作品紹介→芦原妃名子「Piece」
3巻レビュー→「砂時計」との違いを生む相手役の性質 《続刊レビュー》「Piece」3巻
4巻レビュー→物語を構成する、異なる性質を持った“Piece”:芦原妃名子「Piece」4巻
5巻レビュー→謎が謎を呼ぶ展開に、目が離せない:芦原妃名子「Piece」5巻
6巻レビュー→脇役なんていない、全てが答えを導く欠片となる:芦原妃名子「Piece」6巻
関連作品紹介→「ユビキリ」/「蝶々雲」/「月と湖」
芦原妃名子「Piece」(7)
君に
赦されたかった
■7巻発売しました。
折口はるかが生前「便利屋NEO」の岸辺という男に依頼していた仕事…それは、かつて成海と坂田が殺しかけた丸尾を捜し出し、手紙を届けることだった。岸辺の店を訪ね、本人から話を聞き出した水帆と矢内だったが、同時に、予想すらしていなかった衝撃の事実を知ることに!ついに「はるかの元彼」に辿り着いた水帆たちは…!?
~7巻で明らかになったこと~
7巻です。巻を重ねるごとに明らかになっていく事実…以上に、わからないことが増えていって益々混迷の本作、今回もまたすごかった。恐らく、役者は全て揃ったんじゃないかと思います。そう、今まで回想でしか登場することのなかったあの人・成海比呂の登場です。

彼は住処を移し、神戸にて生活中。絵は描き続けているようですが、絵の具を買うのも自費であるため、アルバイトをしているようです。元々生活力のあまりない彼が、バイトで苦労するのも無理はなく、なかなか大変そうです。どうも皓の場合、20歳で扶養を外れるということを言っていましたから、比呂もそうなのかもしれません(過去に書いてありましたっけ?)。しかし今回は比呂の登場は核心に迫るという意味ではまだまだ。恐らく次巻以降でどんどんと明らかになっていくのでしょう。恐らく今後は収束。だんだんと、別の気持ち良さが出てくるんじゃないかと思います。
~まだまだわからないこと~
さて、今回便利屋の情報と比呂の登場により、一気に状況は変わることとなったのですが、未だにわからないことがあり。まず一つ目は、妊娠していたというはるかの相手。情報屋の話を信じるならば、相手は皓になるわけですが、正直まだ確信は持てないですよね。ここでもしそうだとしたら、どんな経緯があってどういう落とし方になるのか。正直この二人とも、セックスまでは想像できたとしても妊娠ってあんまり想像できないんですよね。っていうのも卵食べれないじゃないですか、皓って(その後、比呂も食べれないことが判明)。無精卵とはいえ生殖の象徴である卵を頑に拒む存在と妊娠って、こうあんまり想像できないっていうか。

====================

作業指示 A:
「Piece」のレビューの「芦原妃名子「Piece」(7)」から「に辿り着いた水帆たちは…!?」までを、その部分も含めて書き出すこと。その際、「水帆」を「みずほ」に更新すること。
この「Piece」のレビューと記録は互いに関係がない。

====================

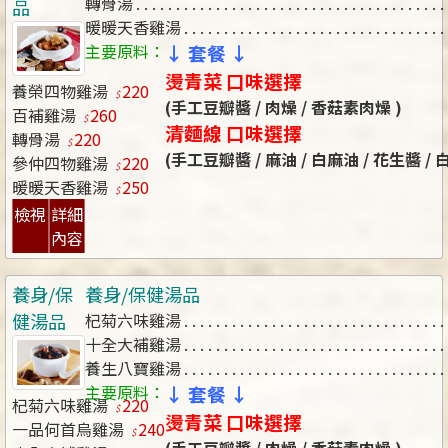
轉骨湯
品
暖暖天香雞湯
主要原料：
↓ 套餐 ↓
燙青菜 口味選擇
養榮四物雞湯
220
(手工豆瓣醬 / 肉燥 / 香菇素肉燥 )
百補雞湯
260
清麵線 口味選擇
轉骨湯
220
(手工豆瓣醬 / 麻油 / 白麻油 / 花生醬 /
參仲四物雞湯
220
暖暖天香雞湯
250
檢視
詳細
內容
養身/保
養身/保健湯品
健湯品
杞菊六味雞湯
十全大補雞湯
養生八寶雞湯
主要原料：
↓ 套餐 ↓
杞菊六味雞湯
220
燙青菜 口味選擇
一品何首烏雞湯
240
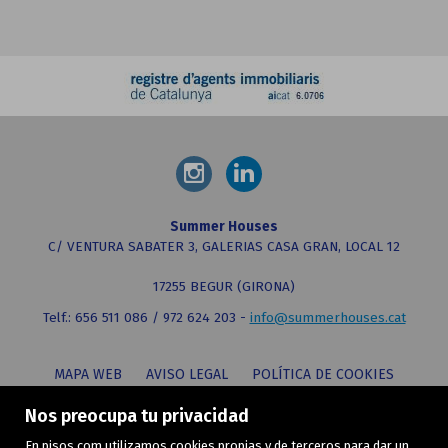
Summer Houses
C/ VENTURA SABATER 3, GALERIAS CASA GRAN, LOCAL 12
17255 BEGUR (GIRONA)
Telf.: 656 511 086 / 972 624 203 -
info@summerhouses.cat
MAPA WEB
AVISO LEGAL
POLÍTICA DE COOKIES
Nos preocupa tu privacidad
En pisos.com utilizamos cookies propias y de terceros para dar un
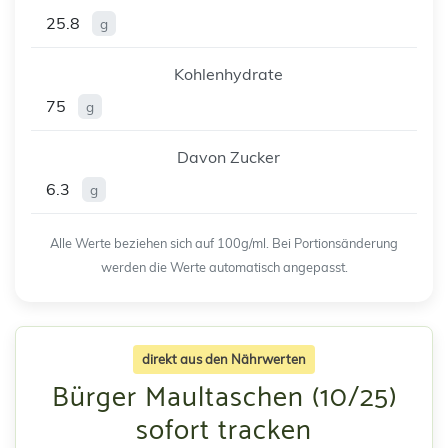
25.8
g
Kohlenhydrate
75
g
Davon Zucker
6.3
g
Alle Werte beziehen sich auf 100g/ml. Bei Portionsänderung
werden die Werte automatisch angepasst.
direkt aus den Nährwerten
Bürger Maultaschen (10/25)
sofort tracken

====================

作業指示 B:
ブロック1の記録を、空行を除いて番号付きリストとして並べ直すこと。画像は答えに含めないこと。

想定出力 A:
芦原妃名子「Piece」(7)
君に
赦されたかった
■7巻発売しました。
折口はるかが生前「便利屋NEO」の岸辺という男に依頼していた仕事…それは、かつて成海と坂田が殺しかけた丸尾を捜し出し、手紙を届けることだった。岸辺の店を訪ね、本人から話を聞き出したみずほと矢内だったが、同時に、予想すらしていなかった衝撃の事実を知ることに!ついに「はるかの元彼」に辿り着いたみずほたちは…!?

想定出力 B:
1. 轉骨湯
2. 品
3. 暖暖天香雞湯
4. 主要原料：
5. ↓ 套餐 ↓
6. 燙青菜 口味選擇
7. 養榮四物雞湯
8. 220
9. (手工豆瓣醬 / 肉燥 / 香菇素肉燥 )
10. 百補雞湯
11. 260
12. 清麵線 口味選擇
13. 轉骨湯
14. 220
15. (手工豆瓣醬 / 麻油 / 白麻油 / 花生醬 /
16. 參仲四物雞湯
17. 220
18. 暖暖天香雞湯
19. 250
20. 檢視
21. 詳細
22. 內容
23. 養身/保
24. 養身/保健湯品
25. 健湯品
26. 杞菊六味雞湯
27. 十全大補雞湯
28. 養生八寶雞湯
29. 主要原料：
30. ↓ 套餐 ↓
31. 杞菊六味雞湯
32. 220
33. 燙青菜 口味選擇
34. 一品何首烏雞湯
35. 240
36. Summer Houses
37. C/ VENTURA SABATER 3, GALERIAS CASA GRAN, LOCAL 12
38. 17255 BEGUR (GIRONA)
39. Telf.: 656 511 086 / 972 624 203 -
40. info@summerhouses.cat
41. MAPA WEB
42. AVISO LEGAL
43. POLÍTICA DE COOKIES
44. Nos preocupa tu privacidad
45. En pisos.com utilizamos cookies propias y de terceros para dar un
46. 25.8
47. g
48. Kohlenhydrate
49. 75
50. g
51. Davon Zucker
52. 6.3
53. g
54. Alle Werte beziehen sich auf 100g/ml. Bei Portionsänderung
55. werden die Werte automatisch angepasst.
56. direkt aus den Nährwerten
57. Bürger Maultaschen (10/25)
58. sofort tracken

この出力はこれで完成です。